■ **Given passage**:

+===+

Fearful Symmetries
Witness a machine turn coffee into pointless ramblings...
10 April, 2026
Coming soon, 9 April 2026
Seen before a screening of Exit 8.
I really enjoyed Exit 8. It's a very uncanny, unsettling, trippy Möbius strip of a story. I probably spent more time looking for anomalies onscreen than was necessary. Towards the end of the movie our hero, The Lost Man, and his young companion are beset upon by a swarm of lab rats with human body parts sewn on them or grown in them. This brought to mind the opening scene were the guy is doom scrolling a social media site on his phone while on the train. We see one of those rats - the one with the ear on its side - in the feed and I immediately struggled to recall what else we saw on his phone in that scene. I recalled posts showing flooding and so it was no surprise when the hallway floods with less than salutary looking brown water.
What else was shown on the phone that manifested in the hallway?

+===+

■ **Raw records**:
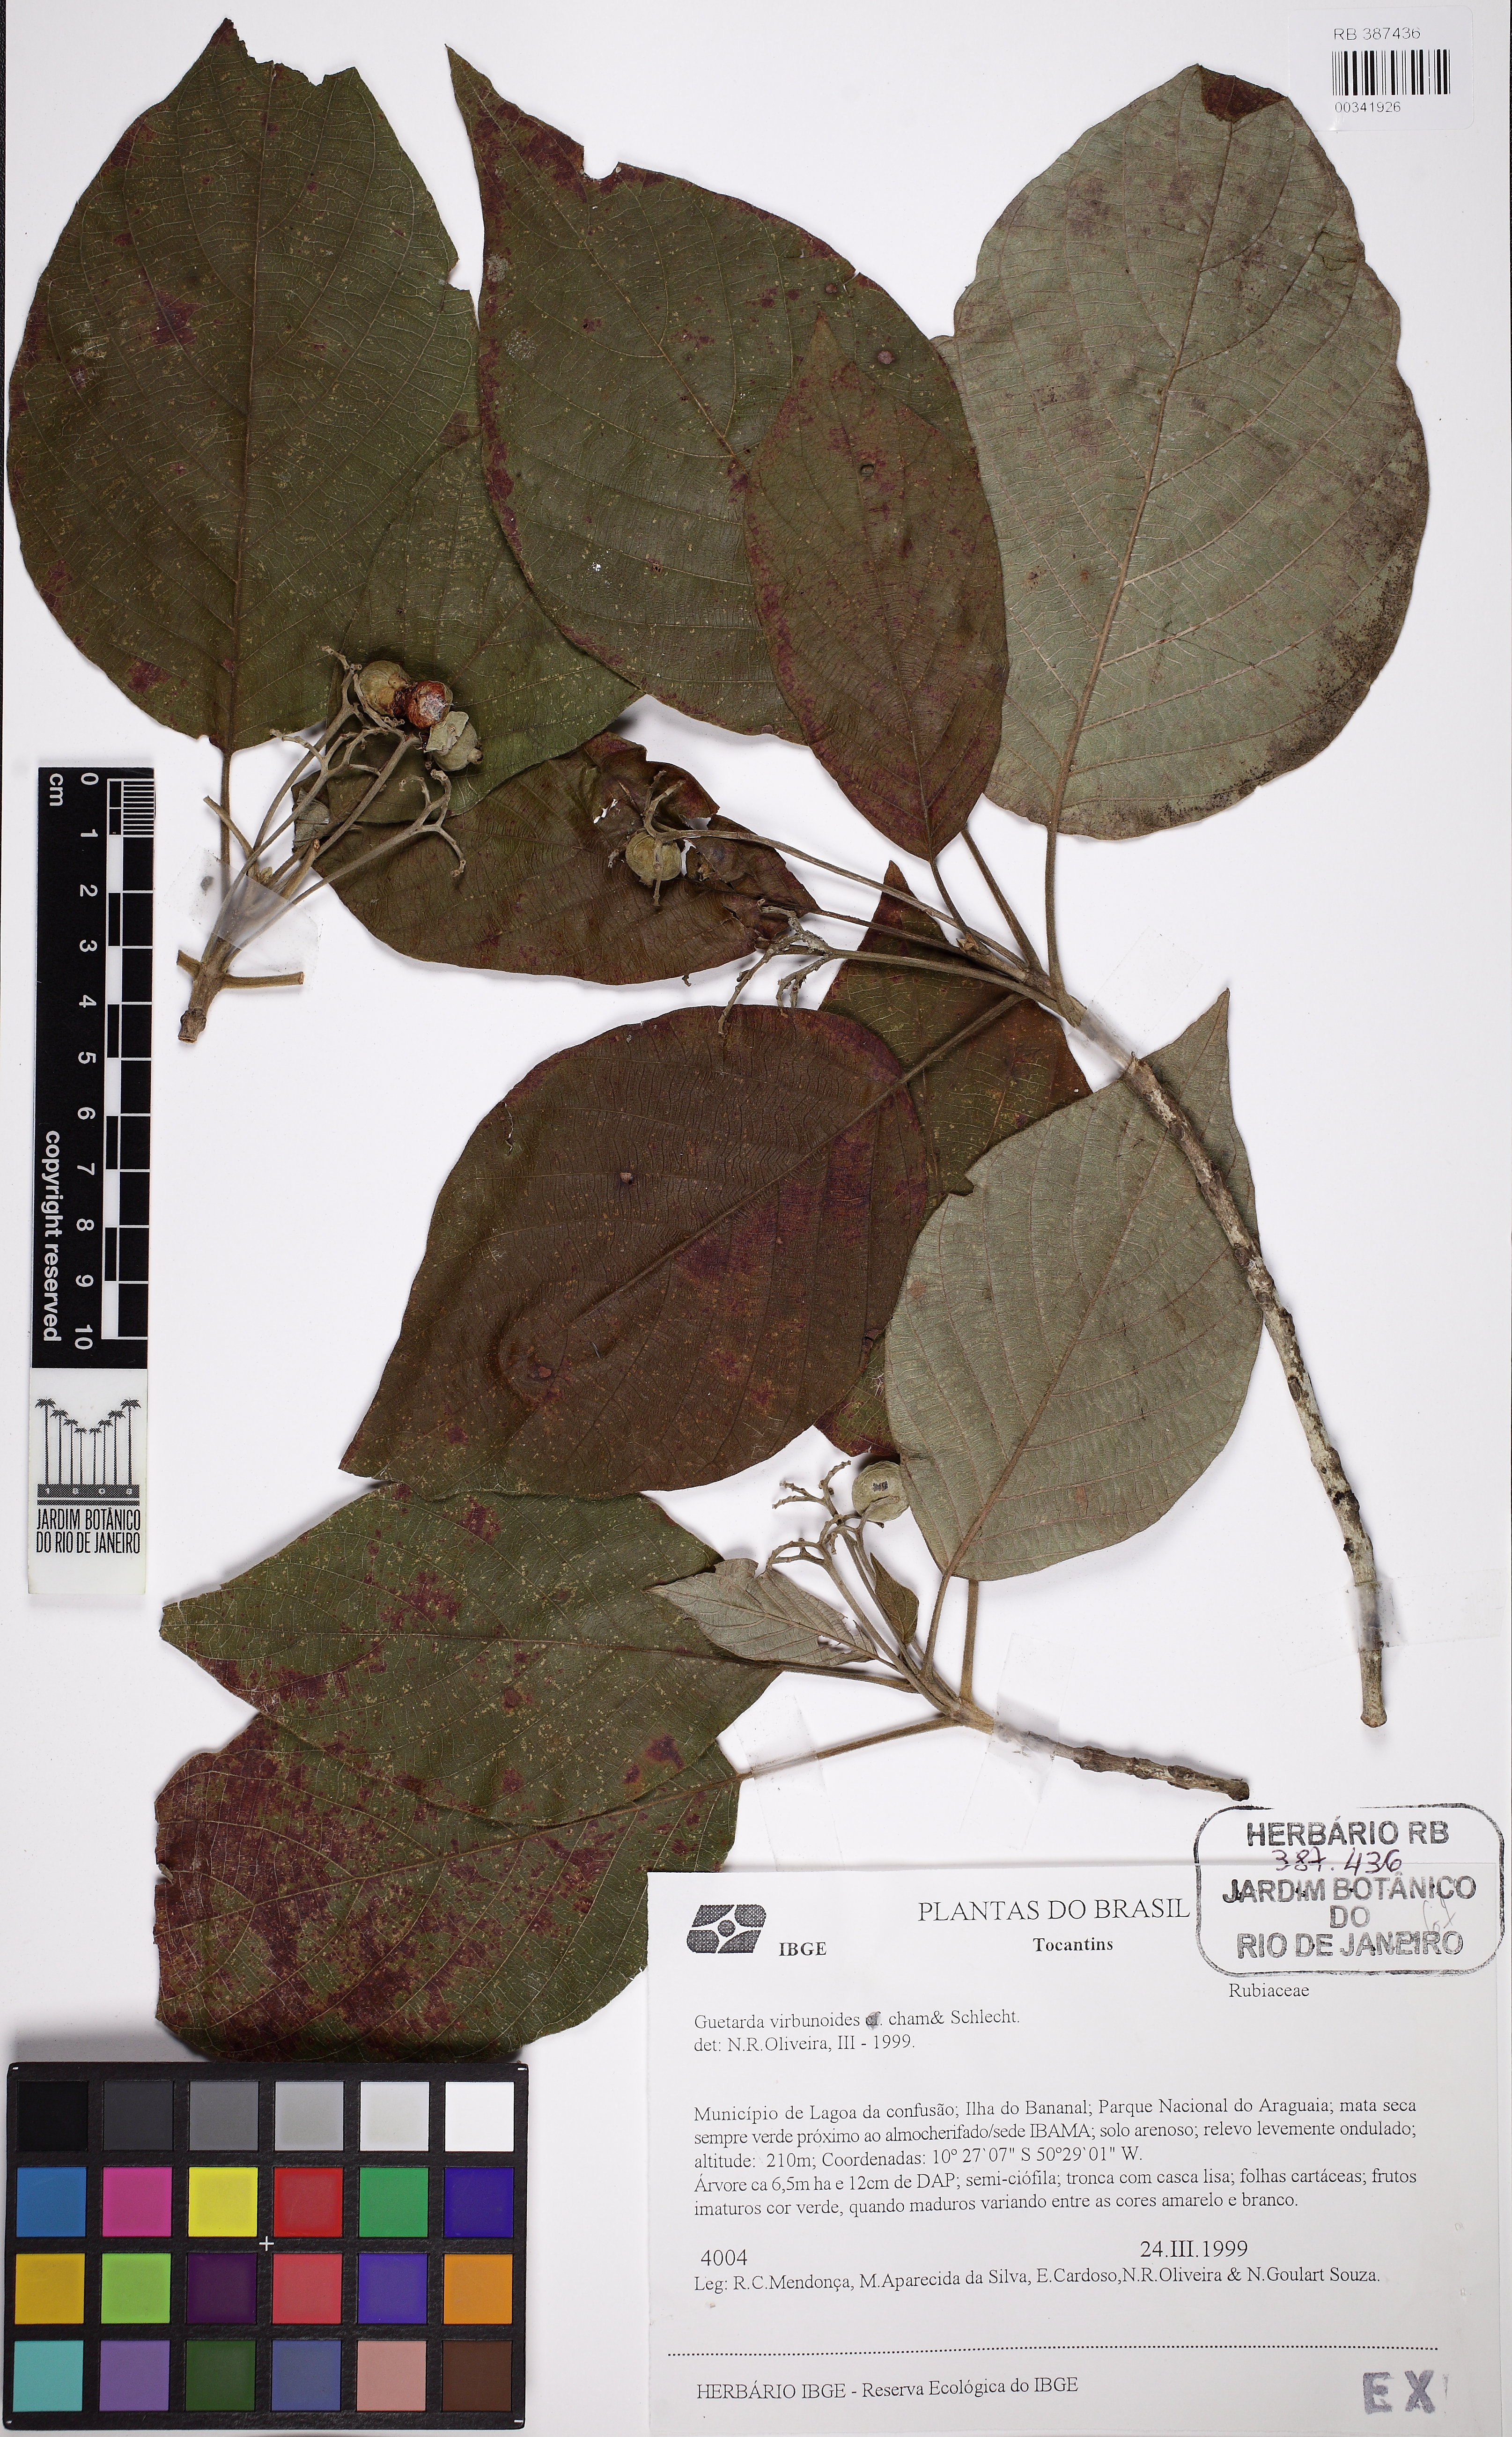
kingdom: Plantae
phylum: Tracheophyta
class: Magnoliopsida
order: Gentianales
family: Rubiaceae
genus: Guettarda
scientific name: Guettarda viburnoides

+===+

■ **Short problem**:
Carry on the blog post about the film Exit 8, starting right after its last line.

■ **Result of this task**:
Ultimately this is a story about a man's internal struggle but was it all in his head? The Walking Man's story would suggest otherwise. But who knows. I thoroughly enjoyed this ride.
Tangentially, I watched a recent conversation between James Kreul and Rob Thomas in which they previewed the opening weekend of the Wisconsin Film Festival. At one point Thomas makes a cynical comment - though I cannot recall what prompted it - about frequently being in a Madison theater with only 6-8 other people or something akin to that.
While there's more than a grain of truth there, I think it should be noted that the screening of Exit 8 had somewhere around 20 people in it. The showing of The King's Warden I attended had 30+ people in it. Ginormous numbers? No. They weren't sell outs even in the small theaters they screened in. I don't know how AMC and Marcus feel about these numbers, but they don't seem too shabby for foreign language movies in a city of only 300,000 or so people.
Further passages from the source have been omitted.